▸ **Task item**
Would you return exactly the lines below from the line with "USB / BLE / Antenna 20%" through the line with "XXII Апрельская международная научная", both included, and nothing else, leaving out the pictures?
[Data to use Boundary: Start]
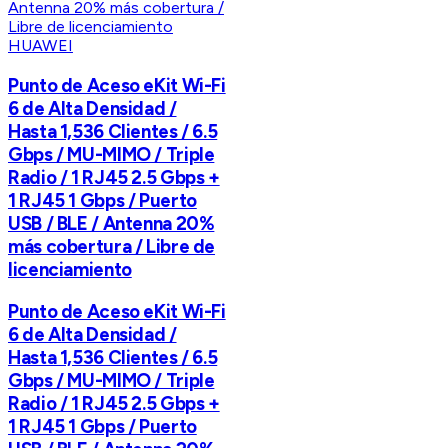
HUAWEI
Punto de Aceso eKit Wi-Fi
6 de Alta Densidad /
Hasta 1,536 Clientes / 6.5
Gbps / MU-MIMO / Triple
Radio / 1 RJ45 2.5 Gbps +
1 RJ45 1 Gbps / Puerto
USB / BLE / Antenna 20%
más cobertura / Libre de
licenciamiento
Punto de Aceso eKit Wi-Fi
6 de Alta Densidad /
Hasta 1,536 Clientes / 6.5
Gbps / MU-MIMO / Triple
Radio / 1 RJ45 2.5 Gbps +
1 RJ45 1 Gbps / Puerto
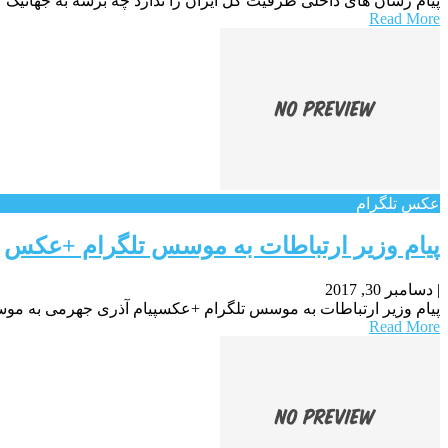
پیام رسان های داخلی ظرفیت کل ایران را ندارد چه برسه به جهانیک کا
Read More
عکس تلگرام
پیام وزیر ارتباطات به موسس تلگرام +عکس
|
دسامبر 30, 2017
پیام وزیر ارتباطات به موسس تلگرام +عکسپیام آذری جهرمی به موسس 
Read More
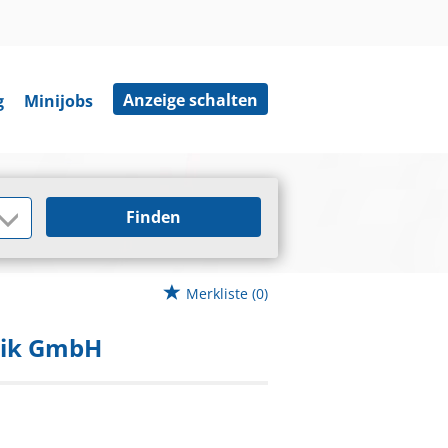
Anzeige schalten
g
Minijobs
Finden
Merkliste
(0)
nik GmbH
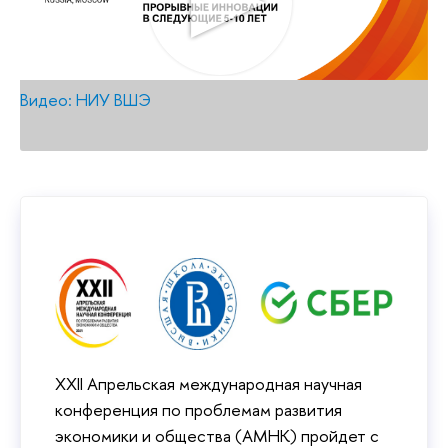
Видео: НИУ ВШЭ
XXII Апрельская международная научная
конференция по проблемам развития
экономики и общества (АМНК) пройдет с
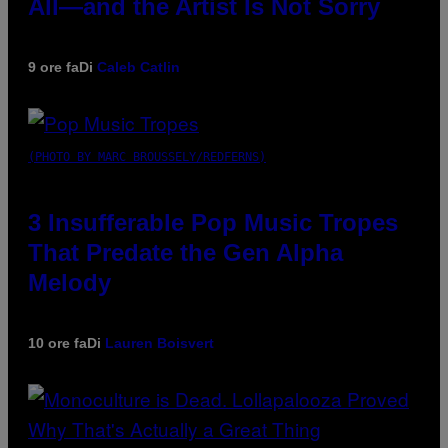
All—and the Artist Is Not Sorry
9 ore fa
Di
Caleb Catlin
(PHOTO BY MARC BROUSSELY/REDFERNS)
3 Insufferable Pop Music Tropes
That Predate the Gen Alpha
Melody
10 ore fa
Di
Lauren Boisvert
[Data to use Boundary: End]
▸ **Response to this exercise**
USB / BLE / Antenna 20%
más cobertura / Libre de
licenciamiento
Punto de Aceso eKit Wi-Fi
6 de Alta Densidad /
Hasta 1,536 Clientes / 6.5
Gbps / MU-MIMO / Triple
Radio / 1 RJ45 2.5 Gbps +
1 RJ45 1 Gbps / Puerto
پیام رسان های داخلی ظرفیت کل ایران را ندارد چه برسه به جهانیک کا
Read More
عکس تلگرام
پیام وزیر ارتباطات به موسس تلگرام +عکس
|
دسامبر 30, 2017
پیام وزیر ارتباطات به موسس تلگرام +عکسپیام آذری جهرمی به موسس 
Read More
Anzeige schalten
g
Minijobs
Finden
Merkliste
(0)
nik GmbH
Видео: НИУ ВШЭ
XXII Апрельская международная научная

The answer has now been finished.